**TASK TO COMPLETE:** Pull out every line below that contains the word "originale".

(Page-level text extractions)
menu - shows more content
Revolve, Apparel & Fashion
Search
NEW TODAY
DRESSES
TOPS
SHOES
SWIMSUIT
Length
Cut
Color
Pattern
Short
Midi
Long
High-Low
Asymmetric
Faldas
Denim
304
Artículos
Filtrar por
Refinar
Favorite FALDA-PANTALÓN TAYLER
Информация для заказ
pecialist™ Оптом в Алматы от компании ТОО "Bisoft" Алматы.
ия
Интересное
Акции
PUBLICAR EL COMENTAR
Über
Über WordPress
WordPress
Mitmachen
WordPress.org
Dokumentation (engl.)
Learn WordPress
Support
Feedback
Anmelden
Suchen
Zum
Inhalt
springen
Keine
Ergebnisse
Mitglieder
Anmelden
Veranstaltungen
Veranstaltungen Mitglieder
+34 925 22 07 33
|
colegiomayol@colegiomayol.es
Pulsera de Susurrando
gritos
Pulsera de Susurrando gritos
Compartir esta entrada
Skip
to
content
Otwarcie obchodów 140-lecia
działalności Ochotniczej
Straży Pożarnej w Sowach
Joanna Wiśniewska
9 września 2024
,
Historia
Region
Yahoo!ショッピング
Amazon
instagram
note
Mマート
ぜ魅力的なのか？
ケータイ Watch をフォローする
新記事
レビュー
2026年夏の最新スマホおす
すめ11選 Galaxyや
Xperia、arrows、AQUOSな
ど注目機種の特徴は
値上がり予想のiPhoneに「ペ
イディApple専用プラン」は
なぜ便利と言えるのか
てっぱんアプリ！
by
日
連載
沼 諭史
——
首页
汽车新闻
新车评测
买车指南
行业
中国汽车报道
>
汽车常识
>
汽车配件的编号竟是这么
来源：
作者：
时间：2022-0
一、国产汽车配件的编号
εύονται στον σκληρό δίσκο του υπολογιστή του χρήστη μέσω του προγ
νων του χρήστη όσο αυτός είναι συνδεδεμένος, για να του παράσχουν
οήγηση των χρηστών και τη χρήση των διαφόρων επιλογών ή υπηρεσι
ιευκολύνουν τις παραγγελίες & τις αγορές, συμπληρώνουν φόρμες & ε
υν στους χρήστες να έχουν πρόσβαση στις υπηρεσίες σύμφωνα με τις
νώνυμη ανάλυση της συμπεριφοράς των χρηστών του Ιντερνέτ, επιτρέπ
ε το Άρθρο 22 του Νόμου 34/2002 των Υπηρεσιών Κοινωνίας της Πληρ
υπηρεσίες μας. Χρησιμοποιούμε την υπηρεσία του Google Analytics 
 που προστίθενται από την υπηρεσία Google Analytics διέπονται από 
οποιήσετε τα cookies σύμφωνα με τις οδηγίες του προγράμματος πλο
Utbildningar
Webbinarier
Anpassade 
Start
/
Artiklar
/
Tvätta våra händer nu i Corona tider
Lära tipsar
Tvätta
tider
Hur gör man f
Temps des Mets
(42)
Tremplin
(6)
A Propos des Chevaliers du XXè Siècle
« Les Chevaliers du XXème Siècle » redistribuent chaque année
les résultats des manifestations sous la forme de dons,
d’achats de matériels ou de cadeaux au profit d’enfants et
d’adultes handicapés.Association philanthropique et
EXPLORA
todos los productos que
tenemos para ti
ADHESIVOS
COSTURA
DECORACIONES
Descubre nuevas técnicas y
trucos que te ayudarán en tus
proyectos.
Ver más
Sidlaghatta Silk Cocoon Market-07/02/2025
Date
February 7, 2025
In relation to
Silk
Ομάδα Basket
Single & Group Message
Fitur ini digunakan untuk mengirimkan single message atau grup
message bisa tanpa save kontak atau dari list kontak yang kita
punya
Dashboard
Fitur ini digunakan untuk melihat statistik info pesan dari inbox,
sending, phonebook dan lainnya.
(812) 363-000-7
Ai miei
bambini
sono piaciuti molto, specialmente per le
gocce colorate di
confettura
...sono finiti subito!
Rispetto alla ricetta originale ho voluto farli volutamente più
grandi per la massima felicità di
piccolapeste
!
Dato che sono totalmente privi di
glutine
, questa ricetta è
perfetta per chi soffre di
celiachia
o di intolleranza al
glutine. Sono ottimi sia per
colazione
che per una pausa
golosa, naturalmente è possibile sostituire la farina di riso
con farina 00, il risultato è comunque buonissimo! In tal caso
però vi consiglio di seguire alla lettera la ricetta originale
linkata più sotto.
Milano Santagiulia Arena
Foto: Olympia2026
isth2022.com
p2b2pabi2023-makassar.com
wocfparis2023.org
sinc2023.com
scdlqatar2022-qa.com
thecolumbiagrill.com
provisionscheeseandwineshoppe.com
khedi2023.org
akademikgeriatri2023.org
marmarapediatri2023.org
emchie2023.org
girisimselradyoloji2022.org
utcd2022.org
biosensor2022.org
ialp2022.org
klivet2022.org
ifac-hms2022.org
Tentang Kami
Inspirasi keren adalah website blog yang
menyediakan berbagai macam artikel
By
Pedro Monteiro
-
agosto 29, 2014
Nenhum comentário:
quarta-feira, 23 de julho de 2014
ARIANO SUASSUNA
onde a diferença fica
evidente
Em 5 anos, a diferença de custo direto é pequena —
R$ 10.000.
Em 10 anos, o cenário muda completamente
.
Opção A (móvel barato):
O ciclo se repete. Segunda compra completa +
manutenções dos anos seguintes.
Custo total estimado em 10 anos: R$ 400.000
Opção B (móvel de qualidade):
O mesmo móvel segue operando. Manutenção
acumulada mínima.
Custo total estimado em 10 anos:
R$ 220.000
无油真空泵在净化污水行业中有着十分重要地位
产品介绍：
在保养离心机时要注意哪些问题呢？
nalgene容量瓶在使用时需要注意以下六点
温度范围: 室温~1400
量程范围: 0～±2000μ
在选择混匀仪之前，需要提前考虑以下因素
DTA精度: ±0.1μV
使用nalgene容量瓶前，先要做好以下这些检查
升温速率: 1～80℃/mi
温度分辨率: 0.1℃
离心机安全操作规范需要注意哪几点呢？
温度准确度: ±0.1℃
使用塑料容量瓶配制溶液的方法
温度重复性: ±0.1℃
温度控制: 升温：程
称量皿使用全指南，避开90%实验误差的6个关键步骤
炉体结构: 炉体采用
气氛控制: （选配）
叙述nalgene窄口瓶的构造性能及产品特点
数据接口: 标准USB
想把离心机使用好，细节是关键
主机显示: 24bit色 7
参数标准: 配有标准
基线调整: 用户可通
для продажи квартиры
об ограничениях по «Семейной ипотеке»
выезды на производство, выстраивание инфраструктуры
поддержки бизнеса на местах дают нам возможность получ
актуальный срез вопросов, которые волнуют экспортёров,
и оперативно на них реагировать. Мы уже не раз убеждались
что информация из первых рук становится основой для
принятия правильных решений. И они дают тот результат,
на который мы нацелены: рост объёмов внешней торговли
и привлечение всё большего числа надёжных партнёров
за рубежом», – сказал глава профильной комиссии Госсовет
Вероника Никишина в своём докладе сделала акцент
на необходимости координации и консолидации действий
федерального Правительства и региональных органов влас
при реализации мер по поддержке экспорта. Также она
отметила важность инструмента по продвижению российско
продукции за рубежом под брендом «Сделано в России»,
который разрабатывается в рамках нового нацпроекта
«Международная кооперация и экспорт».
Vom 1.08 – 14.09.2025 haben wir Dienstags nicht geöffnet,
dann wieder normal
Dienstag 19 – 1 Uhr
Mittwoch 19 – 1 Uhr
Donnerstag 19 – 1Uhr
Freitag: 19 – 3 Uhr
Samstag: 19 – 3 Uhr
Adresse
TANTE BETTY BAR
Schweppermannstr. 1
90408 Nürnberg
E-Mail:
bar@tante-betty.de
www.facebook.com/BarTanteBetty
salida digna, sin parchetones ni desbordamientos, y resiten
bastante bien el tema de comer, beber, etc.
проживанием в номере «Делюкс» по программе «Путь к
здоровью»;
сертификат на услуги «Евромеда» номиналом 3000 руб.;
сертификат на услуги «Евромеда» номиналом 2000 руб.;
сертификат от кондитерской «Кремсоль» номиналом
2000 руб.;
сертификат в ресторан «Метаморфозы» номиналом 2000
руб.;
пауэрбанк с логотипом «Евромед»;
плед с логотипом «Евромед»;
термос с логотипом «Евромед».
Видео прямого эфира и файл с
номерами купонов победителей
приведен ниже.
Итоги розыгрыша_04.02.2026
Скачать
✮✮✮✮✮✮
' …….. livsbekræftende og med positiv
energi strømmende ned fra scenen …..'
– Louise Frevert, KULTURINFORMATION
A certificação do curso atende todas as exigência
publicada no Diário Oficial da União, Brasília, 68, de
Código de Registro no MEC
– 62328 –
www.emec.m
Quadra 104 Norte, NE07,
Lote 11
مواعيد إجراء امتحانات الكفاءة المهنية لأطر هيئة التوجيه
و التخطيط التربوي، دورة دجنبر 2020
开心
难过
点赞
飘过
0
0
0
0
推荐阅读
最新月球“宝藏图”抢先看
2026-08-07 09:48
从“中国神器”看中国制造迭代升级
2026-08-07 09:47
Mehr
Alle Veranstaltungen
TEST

**TASK SOLUTION:**
Rispetto alla ricetta originale ho voluto farli volutamente più
però vi consiglio di seguire alla lettera la ricetta originale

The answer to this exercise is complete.